Ainsi,même si la commune est à l’origine des carences, c’est l’EPCI (ici, Durance-Luberon-Verdon Agglomération) qui est substituée dans les droits et obligations, y compris pour des faits antérieurs au transfert :
« 9. Il résulte des dispositions citées au point 8, à l’application desquelles ne font pas obstacle les dispositions citées au point 7, que le transfert par une commune de compétences à un établissement public de coopération intercommunale implique la substitution de plein droit de cet établissement à la commune dans l’ensemble de ses droits et obligations attachés à cette compétence, y compris lorsque ces obligations trouvent leur origine dans un événement antérieur au transfert. »

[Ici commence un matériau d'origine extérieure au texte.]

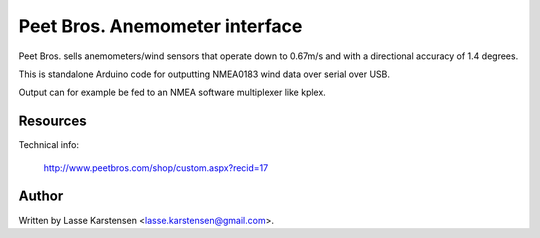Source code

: Peet Bros. Anemometer interface
===============================

Peet Bros. sells anemometers/wind sensors that operate down to
0.67m/s and with a directional accuracy of 1.4 degrees.

This is standalone Arduino code for outputting NMEA0183 wind
data over serial over USB.

Output can for example be fed to an NMEA software multiplexer like
kplex.

Resources
---------

Technical info:

    http://www.peetbros.com/shop/custom.aspx?recid=17

Author
------

Written by Lasse Karstensen <lasse.karstensen@gmail.com>.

La CAA fait ici une parfaite application de la jurisprudence du Conseil d’État de principe sur le sujet, rendue en 2023 (CE,28 novembre 2023, Communauté d’agglomération de la Provence Verte, n°471274, aux tables du recueil Lebon).

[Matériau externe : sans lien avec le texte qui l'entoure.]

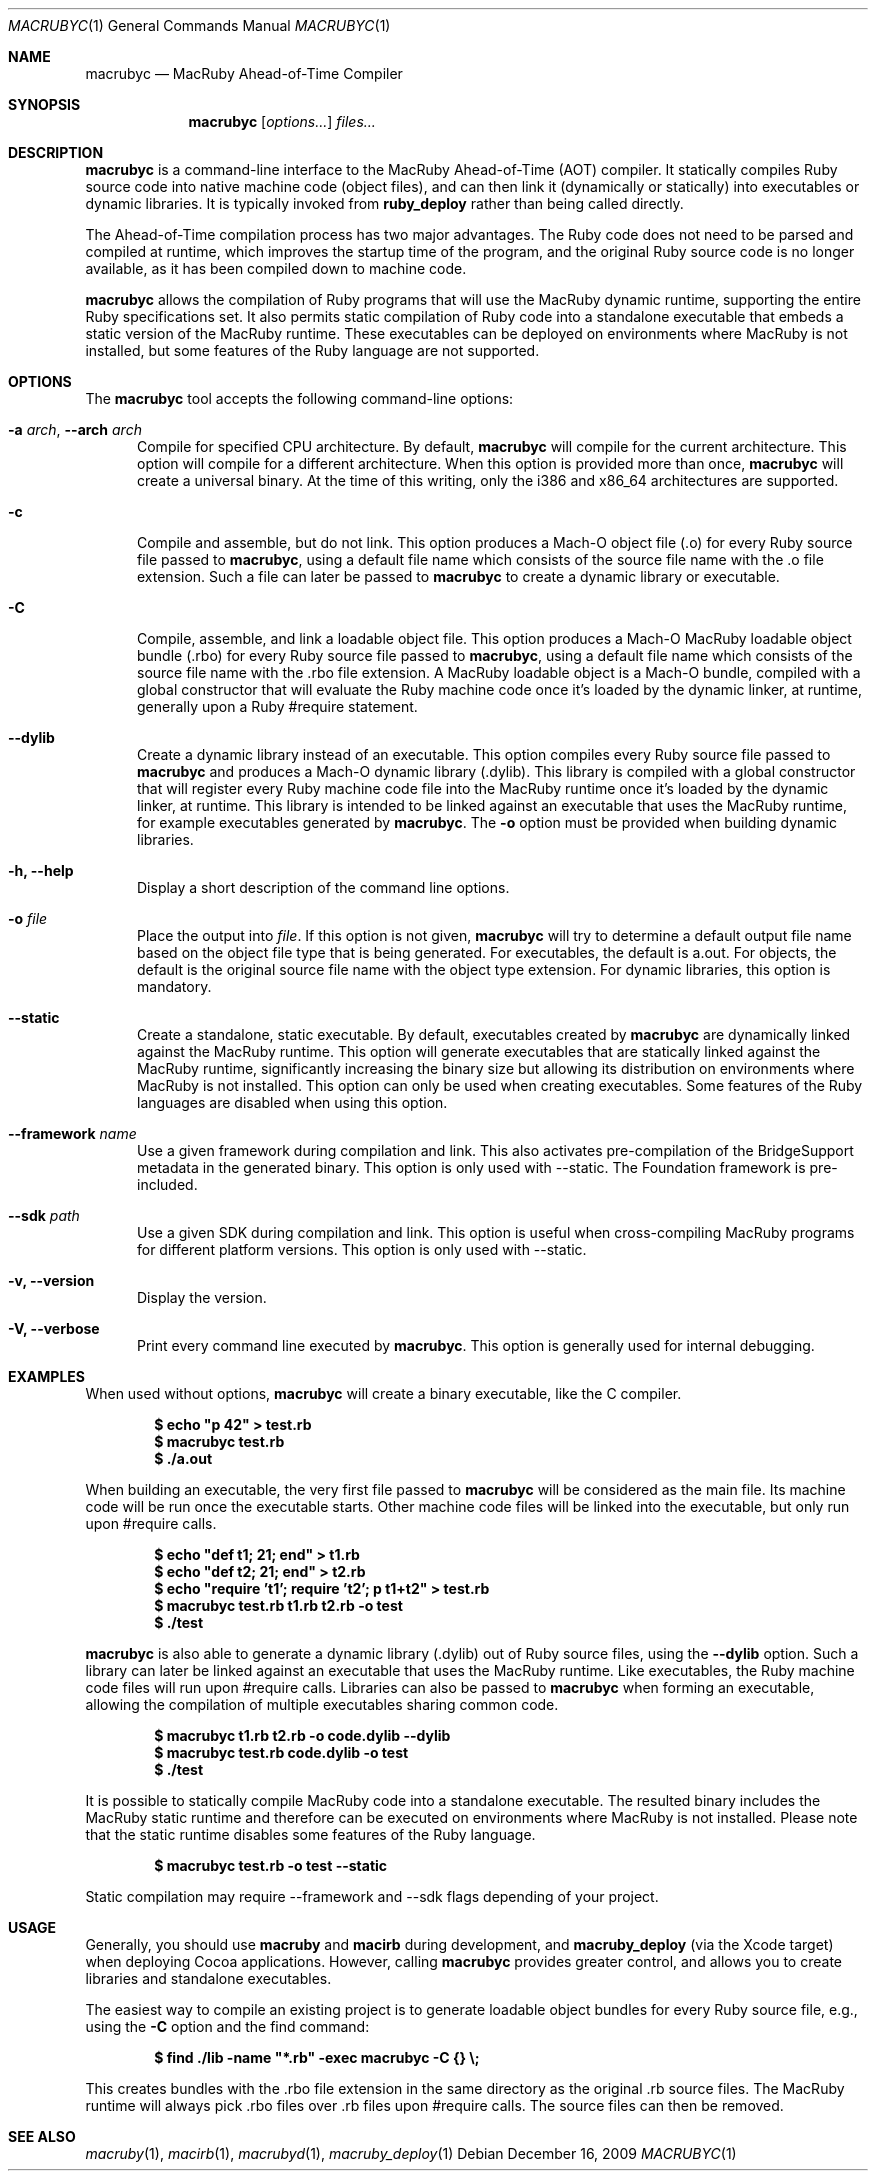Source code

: .Dd December 16, 2009
.Dt MACRUBYC 1
.Os
.Sh NAME
.Nm macrubyc
.Nd MacRuby Ahead-of-Time Compiler
.Sh SYNOPSIS
.Nm macrubyc
.Op Ar options...
.Ar files...
.Sh DESCRIPTION
.Nm macrubyc
is a command-line interface to the MacRuby Ahead-of-Time (AOT) compiler. It statically compiles Ruby source code into native machine code (object files), and can then link it (dynamically or statically) into executables or dynamic libraries.  It is typically invoked from
.Nm ruby_deploy
rather than being called directly.
.Pp
The Ahead-of-Time compilation process has two major advantages. The Ruby code does not need to be parsed and compiled at runtime, which improves the startup time of the program, and the original Ruby source code is no longer available, as it has been compiled down to machine code.
.Pp
.Nm macrubyc
allows the compilation of Ruby programs that will use the MacRuby dynamic runtime, supporting the entire Ruby specifications set. It also permits static compilation of Ruby code into a standalone executable that embeds a static version of the MacRuby runtime. These executables can be deployed on environments where MacRuby is not installed, but some features of the Ruby language are not supported.
.Sh OPTIONS
The
.Nm macrubyc
tool accepts the following command-line options:
.Bl -tag -width "123" -compact
.Pp
.It Fl a Ar arch , Fl -arch Ar arch
Compile for specified CPU architecture. By default,
.Nm macrubyc
will compile for the current architecture. This option will compile for a different architecture. When this option is provided more than once,
.Nm macrubyc
will create a universal binary. At the time of this writing, only the i386 and x86_64 architectures are supported.
.Pp
.It Fl c
Compile and assemble, but do not link. This option produces a Mach-O object file (.o) for every Ruby source file passed to
.Nm macrubyc ,
using a default file name which consists of the source file name with the .o file extension. Such a file can later be passed to
.Nm macrubyc
to create a dynamic library or executable.
.Pp
.It Fl C
Compile, assemble, and link a loadable object file. This option produces a Mach-O MacRuby loadable object bundle (.rbo) for every Ruby source file passed to
.Nm macrubyc ,
using a default file name which consists of the source file name with the .rbo file extension. A MacRuby loadable object is a Mach-O bundle, compiled with a global constructor that will evaluate the Ruby machine code once it's loaded by the dynamic linker, at runtime, generally upon a Ruby #require statement.
.Pp
.It Fl -dylib
Create a dynamic library instead of an executable. This option compiles every Ruby source file passed to 
.Nm macrubyc
and produces a Mach-O dynamic library (.dylib). This library is compiled with a global constructor that will register every Ruby machine code file into the MacRuby runtime once it's loaded by the dynamic linker, at runtime. This library is intended to be linked against an executable that uses the MacRuby runtime, for example executables generated by
.Nm macrubyc .
The
.Fl o
option must be provided when building dynamic libraries.
.Pp
.It Fl h, Fl -help
Display a short description of the command line options.
.Pp
.It Fl o Ar file
Place the output into
.Ar file .
If this option is not given, 
.Nm macrubyc
will try to determine a default output file name based on the object file type that is being generated. For executables, the default is a.out. For objects, the default is the original source file name with the object type extension. For dynamic libraries, this option is mandatory.
.Pp
.It Fl -static
Create a standalone, static executable. By default, executables created by
.Nm macrubyc
are dynamically linked against the MacRuby runtime. This option will generate executables that are statically linked against the MacRuby runtime, significantly increasing the binary size but allowing its distribution on environments where MacRuby is not installed. This option can only be used when creating executables. Some features of the Ruby languages are disabled when using this option.
.Pp
.It Fl -framework Ar name
Use a given framework during compilation and link. This also activates pre-compilation of the BridgeSupport metadata in the generated binary. This option is only used with --static. The Foundation framework is pre-included.
.Pp
.It Fl -sdk Ar path
Use a given SDK during compilation and link. This option is useful when cross-compiling MacRuby programs for different platform versions. This option is only used with --static.
.Pp
.It Fl v, Fl -version
Display the version.
.Pp
.It Fl V, Fl -verbose
Print every command line executed by
.Nm macrubyc .
This option is generally used for internal debugging.
.El
.Sh EXAMPLES
When used without options,
.Nm macrubyc
will create a binary executable, like the C compiler.
.Pp
.Dl $ echo """p 42""" > test.rb
.Dl $ macrubyc test.rb
.Dl $ ./a.out
.Pp
When building an executable, the very first file passed to
.Nm macrubyc
will be considered as the main file. Its machine code will be run once the executable starts. Other machine code files will be linked into the executable, but only run upon #require calls.
.Pp
.Dl $ echo """def t1; 21; end""" > t1.rb
.Dl $ echo """def t2; 21; end""" > t2.rb
.Dl $ echo """require 't1'; require 't2'; p t1+t2""" > test.rb
.Dl $ macrubyc test.rb t1.rb t2.rb -o test
.Dl $ ./test
.Pp
.Nm macrubyc
is also able to generate a dynamic library (.dylib) out of Ruby source files, using the
.Fl -dylib
option. Such a library can later be linked against an executable that uses the MacRuby runtime. Like executables, the Ruby machine code files will run upon #require calls. Libraries can also be passed to
.Nm macrubyc
when forming an executable, allowing the compilation of multiple executables sharing common code.
.Pp
.Dl $ macrubyc t1.rb t2.rb -o code.dylib --dylib
.Dl $ macrubyc test.rb code.dylib -o test
.Dl $ ./test
.Pp
It is possible to statically compile MacRuby code into a standalone executable. The resulted binary includes the MacRuby static runtime and therefore can be executed on environments where MacRuby is not installed. Please note that the static runtime disables some features of the Ruby language.
.Pp
.Dl $ macrubyc test.rb -o test --static
.Pp
Static compilation may require --framework and --sdk flags depending of your project.
.Pp
.Sh USAGE
Generally, you should use
.Nm macruby
and
.Nm macirb
during development, and
.Nm macruby_deploy
(via the Xcode target) when deploying Cocoa applications.  However, calling
.Nm macrubyc
provides greater control, and allows you to create libraries and standalone executables. 
.Pp
The easiest way to compile an existing project is to generate loadable object bundles for every Ruby source file, e.g., using the
.Fl C
option and the find command:
.Pp
.Dl $ find ./lib -name """*.rb""" -exec macrubyc -C {} \e;
.Pp
This creates bundles with the .rbo file extension in the same directory as the original .rb source files. The MacRuby runtime will always pick .rbo files over .rb files upon #require calls. The source files can then be removed. 
.Pp
.Sh SEE ALSO
.Xr macruby 1 ,
.Xr macirb 1 ,
.Xr macrubyd 1 ,
.Xr macruby_deploy 1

La Communauté d’agglomération a tenté, afin d’écarter sa responsabilité, d’invoquer l’existence d’une convention de gestion pour l’exercice des missions relevant de la GEPU signée avec la Commune en 2021. La CAA a cependant écarté cet argument :
« Si, en l’espèce, la communauté d’agglomération Durance-Luberon-Verdon-Agglomération se prévaut de la convention de gestion pour l’exercice des missions relevant de la gestion des eaux pluviales que son président a signée avec le maire de Corbières-en-Provence le 8 mars 2021 par laquelle ont notamment été définis les éléments constitutifs du système de gestion des eaux pluviales urbaines en excluant une partie des ouvrages rattachés à la voirie,ces stipulations n’ont pas pu avoir pour objet ni pour effet, en application des dispositions rappelées ci-dessus, d’opérer un transfert de l’exercice de cette compétence au profit de la commune de Corbières-en-Provence, la compétence « gestion des eaux pluviales »demeurant exercée au nom et pour le compte de la communauté d’agglomération. »

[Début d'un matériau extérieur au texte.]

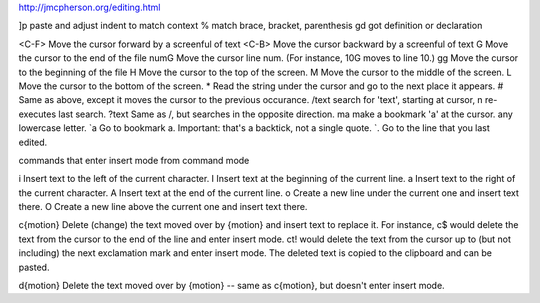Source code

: http://jmcpherson.org/editing.html

]p      paste and adjust indent to match context
%       match brace, bracket, parenthesis
gd      got definition or declaration

<C-F>  	Move the cursor forward by a screenful of text
<C-B> 	Move the cursor backward by a screenful of text
G 	Move the cursor to the end of the file
numG 	Move the cursor line num. (For instance, 10G moves to line 10.)
gg 	Move the cursor to the beginning of the file
H 	Move the cursor to the top of the screen.
M 	Move the cursor to the middle of the screen.
L 	Move the cursor to the bottom of the screen.
* 	Read the string under the cursor and go to the next place it appears.
# 	Same as above, except it moves the cursor to the previous occurance.
/text 	search for 'text', starting at cursor, n re-executes last search.
?text 	Same as /, but searches in the opposite direction.
ma 	make a bookmark 'a' at the cursor. any lowercase letter.
`a      Go to bookmark a. Important: that's a backtick, not a single quote.
`. 	Go to the line that you last edited. 

commands that enter insert mode from command mode

i  	Insert text to the left of the current character.
I 	Insert text at the beginning of the current line.
a 	Insert text to the right of the current character.
A 	Insert text at the end of the current line.
o 	Create a new line under the current one and insert text there.
O 	Create a new line above the current one and insert text there.

c{motion} 	Delete (change) the text moved over by {motion} and insert text to replace it. For instance, c$ would delete the text from the cursor to the end of the line and enter insert mode. ct! would delete the text from the cursor up to (but not including) the next exclamation mark and enter insert mode. The deleted text is copied to the clipboard and can be pasted.

d{motion} 	Delete the text moved over by {motion} -- same as c{motion}, but doesn't enter insert mode.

Considérant que le défaut d’évacuation des eaux dans la rue des Aires avait contribué à l’effondrement, la CAA a considéré que la SCI pourrait, en sa qualité de tiers, invoquer la responsabilité sans faute du gardien du réseau d’eaux pluviales. La Cour opère donc un partage de responsabilité :
- 80 %pour le département (gardien de l’ouvrage public),
- 20 %pour la communauté d’agglomération (gestionnaire de l’écoulement des eaux pluviales).
Conclusion
Ainsi, en cas d’effondrement d’un mur lors d’un épisode de pluie, les collectivités devront garder en mémoire les deux points suivants :
- la circonstance que le mur soit implanté sur une parcelle privée n’empêche pas nécessairement sa qualification d’ouvrage public,et donc l’engagement de la responsabilité de son gardien ;
- la responsabilité tirée de l’insuffisance du réseau d’évacuation des eaux pluviales appartient à la collectivité compétente,y compris pour des désordres intervenus antérieurement au transfert de compétence.